I think this case isn’t actually so different from the previous case, because although you don’t know the source code of the Predictor, you might reasonably suspect that the Predictor picks out an asteroid after predicting you (or, selects the equation relating your head movement to the asteroid orbit after picking out the asteroid). We might suspect this precisely because it is implausible that the asteroid is actually mirroring our computation in a more significant sense. So using a Truth Teller intermediary increases the uncertainty of the situation, but increased uncertainty is compatible with the same resolution.
What your revision does do, though, is highlight how the counterfactual expectation has to differ from the evidential conditional. We may think “the Predictor would have selected a different asteroid (or different equation) if its computation of our action had turned out different”, but, we now know the asteroid (and the equation); so, our evidential expectation is clearly that the asteroid has a different orbit depending on our choice of action. Yet, it seems like the sensible counterfactual expectation given the situation is … hm.
Actually, now I don’t think it’s quite that the evidential and counterfactual expectation come apart. Since you don’t know what you actually do yet, there’s no reason for you to tie any particular asteroid to any particular action. So, it’s not that in your state of uncertainty choice of action covaries with choice of asteroid (via some particular mapping). Rather, you suspect that there is such a mapping, whatever that means.
In any case, this difficulty was already present without the Truth Teller serving as intermediary: the Predictor’s choice of box is already known, so even though it is sensible to think of the chosen box as what counterfactually varies based on choice of action, on-the-spot what makes sense (evidentially) is to anticipate the same box having different contents.
So, the question is: what’s my naive functionalist position supposed to be? What sense of “varies with” is supposed to necessitate the presence of a copy of me in the (logico-)causal ancestry of an event?

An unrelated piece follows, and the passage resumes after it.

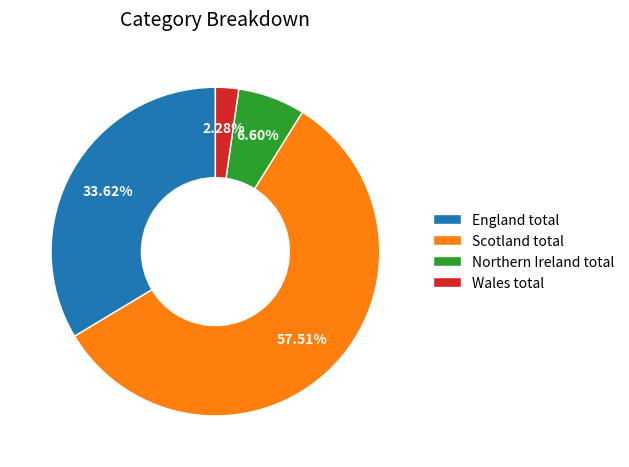

Is it true that England total is 23% of the pie?

False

It occurs to me that although I have made clear that I (1) favor naive functionalism and (2) am far from certain of it, I haven’t actually made clear that I further (3) know of no situation where I think the agent has a good picture of the world and where the agent’s picture leads it to conclude that there’s a logical correlation with its action which can’t be accounted for by a logical cause (ie something like a copy of the agent somewhere in the computation of the correlated thing). IE, if there are outright counterexamples to naive functionalism, I think they’re actually tricky to state, and I have at least considered a few cases—your attempted counterexample comes as no surprise to me and I suspect you’ll have to try significantly harder.
My uncertainty is, instead, in the large ambiguity of concepts like “instance of an agent” and “logical cause”.

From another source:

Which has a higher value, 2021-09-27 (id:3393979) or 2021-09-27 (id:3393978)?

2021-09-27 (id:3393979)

Ah, I had taken you to be asserting possibilities and a desire to keep those possibilities open rather than held views and a desire for theories to conform to those views.
Maybe something about my view which I should emphasize is that since it doesn’t nail down any particular notion of counterfactual dependence, it doesn’t actually directly bite bullets on specific examples. In a given case where it may seem initially like you want counterfactual dependence but you don’t want anthropic instances to live, you’re free to either change views on one or the other. It could be that a big chunk of our differing intuitions lies in this. I suspect you’ve been thinking of me as wanting to open up the set of anthropic instances much wider than you would want. But, my view is equally amenable to narrowing down the scope of counterfactual dependence, instead. I suspect I’m much more open to narrowing down counterfactual dependence than you might think.
Oh, I completely missed this. That said, I would be highly surprised if these notions were to coincide since they seem like different types. Something for me to think about.